- _Task goal_: Continue the article on Colorado's Cabrini Day state holiday from its final sentence, ignoring the material that follows it.

- _Study text_:
****************
(Mother Frances Xavier Cabrini)
By Nia Bender
In case you didn’t realize, it’s a state holiday today and offices statewide are closed. This is the first year the state holiday has been called, “Cabrini Day,” as this holiday was formerly known as “Columbus Day.” In fact, Colorado was the first state to celebrate “Columbus Day” in the United States. Colorado began celebrating back in 1907, which was about 30-years before it became a national holiday in 1937. State offices and services are closed today.
Last March, Governor Jared Polis signed into law House Bill 1031, which renames the holiday. Now, the first Monday in October will honor Frances Xavier Cabrini, who created 67-schools, hospitals, and orphanages in the United States and South and Central America throughout her lifetime.
****************
- _Record excerpts_:
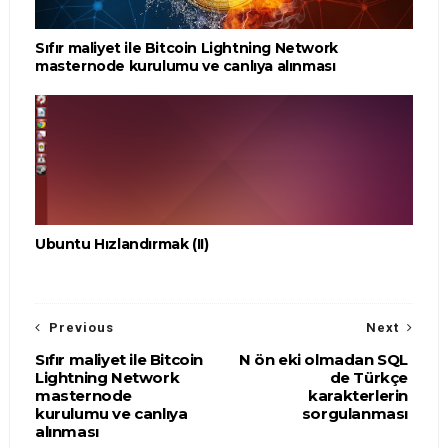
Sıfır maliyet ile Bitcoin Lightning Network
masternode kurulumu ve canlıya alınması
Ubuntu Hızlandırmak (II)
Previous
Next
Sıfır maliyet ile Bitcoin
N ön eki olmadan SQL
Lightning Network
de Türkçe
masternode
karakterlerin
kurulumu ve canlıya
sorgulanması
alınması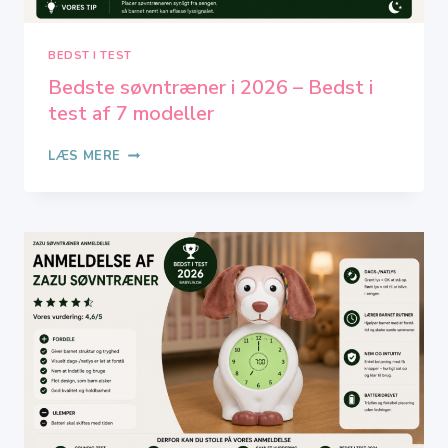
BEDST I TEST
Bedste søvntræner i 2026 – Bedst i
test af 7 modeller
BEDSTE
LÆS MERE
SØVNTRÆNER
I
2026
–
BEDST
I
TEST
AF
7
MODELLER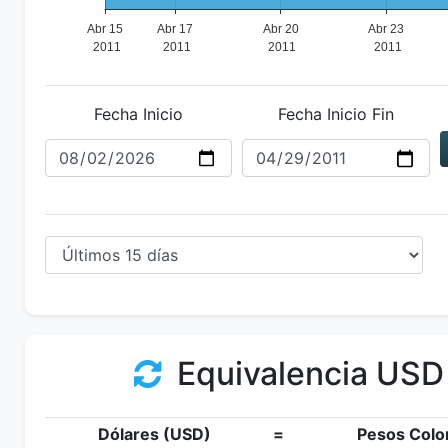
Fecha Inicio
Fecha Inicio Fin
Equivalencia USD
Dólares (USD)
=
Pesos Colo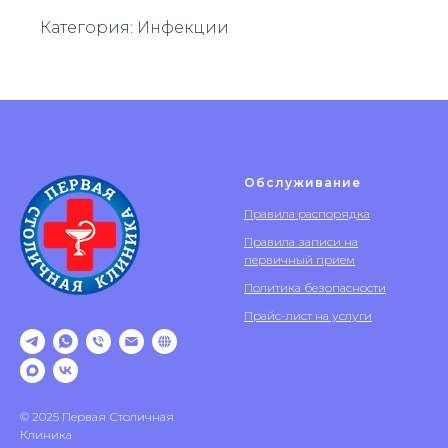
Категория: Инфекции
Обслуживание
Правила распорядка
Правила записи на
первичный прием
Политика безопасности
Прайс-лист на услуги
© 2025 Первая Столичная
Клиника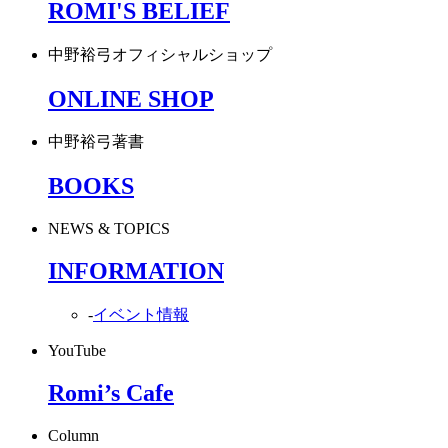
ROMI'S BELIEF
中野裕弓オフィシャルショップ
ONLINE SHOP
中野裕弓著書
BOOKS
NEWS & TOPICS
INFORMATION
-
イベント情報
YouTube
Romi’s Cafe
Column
****************
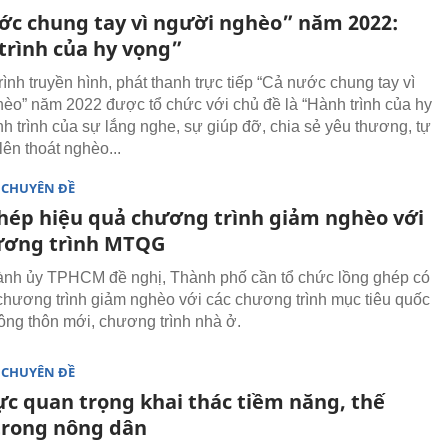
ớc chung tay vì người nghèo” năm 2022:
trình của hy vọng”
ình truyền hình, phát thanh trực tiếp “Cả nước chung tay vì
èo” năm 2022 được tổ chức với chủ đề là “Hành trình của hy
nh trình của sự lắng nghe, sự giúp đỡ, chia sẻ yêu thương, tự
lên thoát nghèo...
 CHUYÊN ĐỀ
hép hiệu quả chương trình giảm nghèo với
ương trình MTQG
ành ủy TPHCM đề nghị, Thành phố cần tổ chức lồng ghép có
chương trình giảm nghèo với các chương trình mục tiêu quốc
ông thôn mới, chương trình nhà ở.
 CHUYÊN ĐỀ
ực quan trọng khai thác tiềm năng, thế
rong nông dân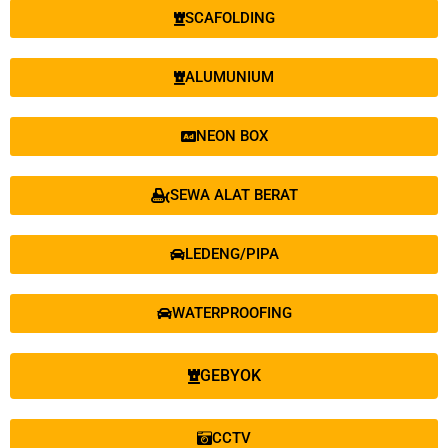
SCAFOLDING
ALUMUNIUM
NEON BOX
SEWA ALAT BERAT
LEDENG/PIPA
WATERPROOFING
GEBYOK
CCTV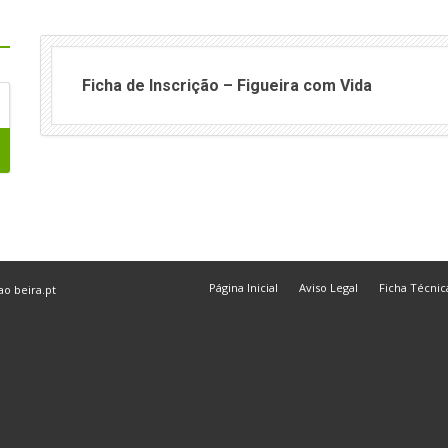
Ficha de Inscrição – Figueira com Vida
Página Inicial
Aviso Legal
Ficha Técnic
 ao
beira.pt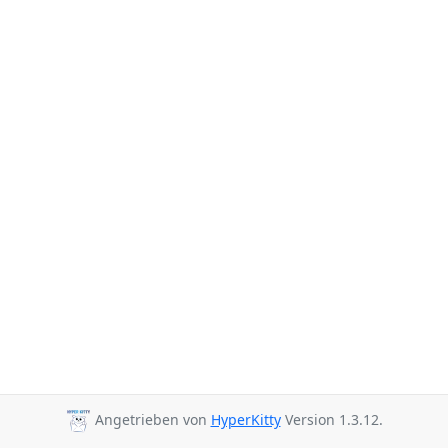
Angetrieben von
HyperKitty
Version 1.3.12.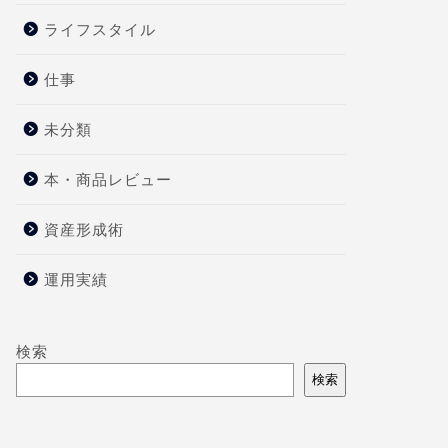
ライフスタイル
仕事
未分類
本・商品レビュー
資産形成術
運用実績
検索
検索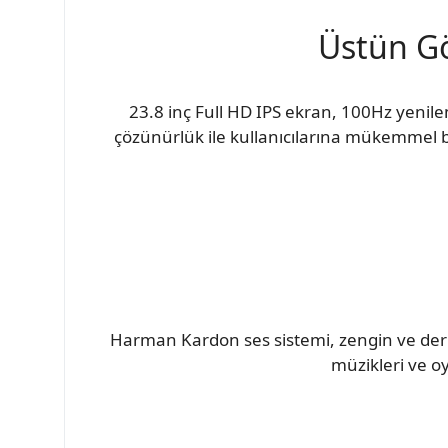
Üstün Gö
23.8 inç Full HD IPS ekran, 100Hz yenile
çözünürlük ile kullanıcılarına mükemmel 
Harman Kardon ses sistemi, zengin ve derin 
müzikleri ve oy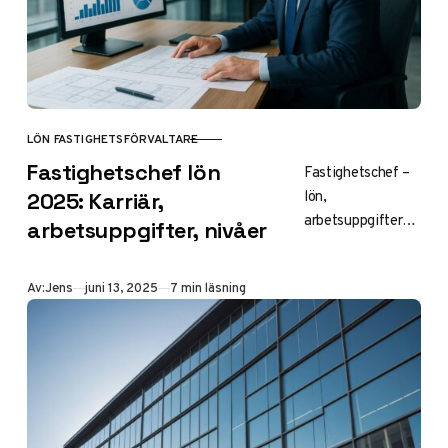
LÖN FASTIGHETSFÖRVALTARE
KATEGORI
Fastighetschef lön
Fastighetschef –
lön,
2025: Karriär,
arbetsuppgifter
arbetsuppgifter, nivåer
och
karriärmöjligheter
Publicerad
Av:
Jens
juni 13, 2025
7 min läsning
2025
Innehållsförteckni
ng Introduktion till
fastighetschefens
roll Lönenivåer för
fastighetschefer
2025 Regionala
****************
- _Exercise output_:
Frances Xavier Cabrini MSC, also called Mother Cabrini, was an Italian-American Roman Catholic nun. She was born on July 15th, 1850 in Lombardy, Italy. She founded the Missionary Sisters of the Sacred Heart of Jesus, a Catholic religious institute that was a major support to her fellow Italian immigrants to the United States. She also founded the first orphanage in Denver, which is now a shrine.
Mother Cabrini died in 1917 (at the Columbus Hospital in Chicago) and was canonized on July 7th, 1946, by Pope Pius XII. She is the patron saint of immigrants. In 2017, then-Governor John Hickenlooper set aside a day in December to honor Mother Cabrini on the 100th anniversary of her death.
Cabrini Day is the first paid state holiday to honor a woman.